[294]. The names of the succeeding acting-adjutants at Woolwich will be found in the Appendix III.
[295]. Chesney’s ‘Expedition to the Euphrates,’ Pref. x.
[296]. Chesney’s ‘Observations on Fire-arms,’ p. 197.
[297]. On the completion of the service, the expedition was favoured with a few days' location at Damascus, where the party removed their beards and moustaches, and for the first time since the commencement of the enterprise, had the advantage of attending church for religious worship.
[298]. Pensioned in May, 1843, and appointed assistant lighthouse keeper at Europa Point, Gibraltar, under the Trinity Board of London.
[299]. Greenhill was an intelligent man, pleasantly eccentric, and fond of antiquities. While with the expedition he made a collection of silver coins of remote times, which, with laudable feelings of attachment to his native place, he presented to the Perth Museum. His hair was as white as silver, but his beard, full and flowing, was as black as ebony. To the Arabs he was quite a phenomenon, but the singularity which made him so, did not save him, on one occasion, from being rudely seized by a horde of banditti, and plundered, with almost fabulous dexterity, of the gilt buttons on his frock coat. They had nearly finished their work, when Greenhill tore himself from their grasp, but finding that a button still remained on the cuff, he audaciously pulled off the frock and threw it at them. Suspecting that their work was incomplete the Arabs pounced on the coat, and tearing off the remaining button scampered away to the hills again. When, some years later, the Niger expedition was forming, Greenhill volunteered to accompany it. He had a notion that the service would be one of suffering and vicissitude, and the better to inure himself to its contemplated hardships he submitted his body to rigorous experiments of exposure and self-denial, which, inducing erysipelas, caused his premature decease in October, 1840.

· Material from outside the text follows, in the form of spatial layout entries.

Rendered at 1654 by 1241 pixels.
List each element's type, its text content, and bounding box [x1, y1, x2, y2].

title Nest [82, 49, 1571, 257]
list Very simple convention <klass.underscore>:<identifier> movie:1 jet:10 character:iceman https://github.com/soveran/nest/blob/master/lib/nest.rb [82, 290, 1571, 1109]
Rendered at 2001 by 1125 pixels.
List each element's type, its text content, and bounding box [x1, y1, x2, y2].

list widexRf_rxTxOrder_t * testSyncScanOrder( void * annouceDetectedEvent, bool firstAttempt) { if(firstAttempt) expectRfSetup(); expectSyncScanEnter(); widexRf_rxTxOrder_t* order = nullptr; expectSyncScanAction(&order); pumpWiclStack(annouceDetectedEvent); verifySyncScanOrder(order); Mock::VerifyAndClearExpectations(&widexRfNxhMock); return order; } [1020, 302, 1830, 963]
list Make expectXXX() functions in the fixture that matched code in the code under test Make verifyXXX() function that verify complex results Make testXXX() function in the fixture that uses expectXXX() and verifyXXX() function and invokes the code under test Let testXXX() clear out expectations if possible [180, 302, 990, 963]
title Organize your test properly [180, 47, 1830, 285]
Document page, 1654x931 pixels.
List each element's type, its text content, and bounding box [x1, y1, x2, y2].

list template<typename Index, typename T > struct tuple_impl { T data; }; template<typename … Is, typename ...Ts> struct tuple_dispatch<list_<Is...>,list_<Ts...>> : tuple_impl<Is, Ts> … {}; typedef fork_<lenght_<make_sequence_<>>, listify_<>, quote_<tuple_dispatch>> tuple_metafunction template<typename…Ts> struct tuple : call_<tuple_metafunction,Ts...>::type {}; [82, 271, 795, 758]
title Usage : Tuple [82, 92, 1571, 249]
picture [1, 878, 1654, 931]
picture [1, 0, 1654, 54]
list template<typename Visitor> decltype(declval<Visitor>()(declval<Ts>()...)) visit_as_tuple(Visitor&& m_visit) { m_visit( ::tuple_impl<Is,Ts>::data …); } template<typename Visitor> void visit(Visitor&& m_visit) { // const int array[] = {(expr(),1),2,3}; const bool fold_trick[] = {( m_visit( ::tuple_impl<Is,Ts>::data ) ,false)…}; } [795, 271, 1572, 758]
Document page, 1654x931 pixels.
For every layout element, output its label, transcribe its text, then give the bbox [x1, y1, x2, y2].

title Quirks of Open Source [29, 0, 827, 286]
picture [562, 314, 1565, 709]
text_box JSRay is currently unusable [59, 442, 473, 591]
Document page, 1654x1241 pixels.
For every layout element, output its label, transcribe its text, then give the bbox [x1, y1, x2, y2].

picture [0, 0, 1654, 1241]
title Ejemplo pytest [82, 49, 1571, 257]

[300]. Pages 51 and 57, notes, 1st part, 2nd edit. It may be tolerated to mention the instances in which Lanyon figured, to deserve the record. In October, 1828, he finished a parallel in very easy soil of 262 cubic feet in 2 hours and 41 minutes, whilst an able-bodied sapper, unskilful at the pickaxe and the shovel, only completed the same content of excavation in 8 hours and 4 minutes! Thirty men were employed at the same time at similar tasks, the result of whose labours showed that for each man, strong and trained, it required to execute the work an average period of 4 hours and 54 minutes. The other instance refers to his completing the first task of a parallel, nearly 109 cubic feet, in easy soil in 16 minutes. In the Peninsula sieges, no more than 42 cubic feet of excavation appears to have been excavated by each individual of the military working parties as his first night’s work; but at the rate which rendered Lanyon celebrated, an active workman in these sieges ought to have finished his first night’s task in seven minutes! The comparison makes the difference so excessive, that credulity has scarcely sufficient tension to accredit it; but coming from an authority so proverbial for his accuracy, there is no alternative but to wonder at the achievements of the man who so signalized himself as a sapper; and to add, with the Colonel, the expression of mortification, “that the exertions of the British army should have fallen so miserably short of their brilliant exploits in the field.”
[301]. ‘United Service Journal,’ ii. 1837, p. 279.
[302]. Lanyon was afterwards promoted to be a colour-sergeant, and passed a few years in Canada during the revolt. On his return, his health, shattered by the exertions of his laborious life, caused him to leave the corps. Obtaining a situation as surveyor on the Trent and Mersey canal under Mr. Forbes, his former fellow labourer, he devoted himself to his new duties with his accustomed zeal: but in a few short months his powerful frame broke up, and he died at Lawton in Cheshire, in June, 1846. The integrity of his conduct and the utility of his services induced the directors of the company to honour his remains by the erection of a tomb to his memory. Here it would be proper to notice, he was one of those brave and humane miners who, in the ‘Cambria,’ bound for Vera Cruz, assisted to rescue the crew and passengers from the burning ‘Kent’ East Indiaman, in the Bay of Biscay, in February, 1825. The souls saved were 551, including 301 officers and men, 66 women, and 45 children of the 31st regiment.
[303]. ‘Grey’s Travels,’ 1841, i. p. 35.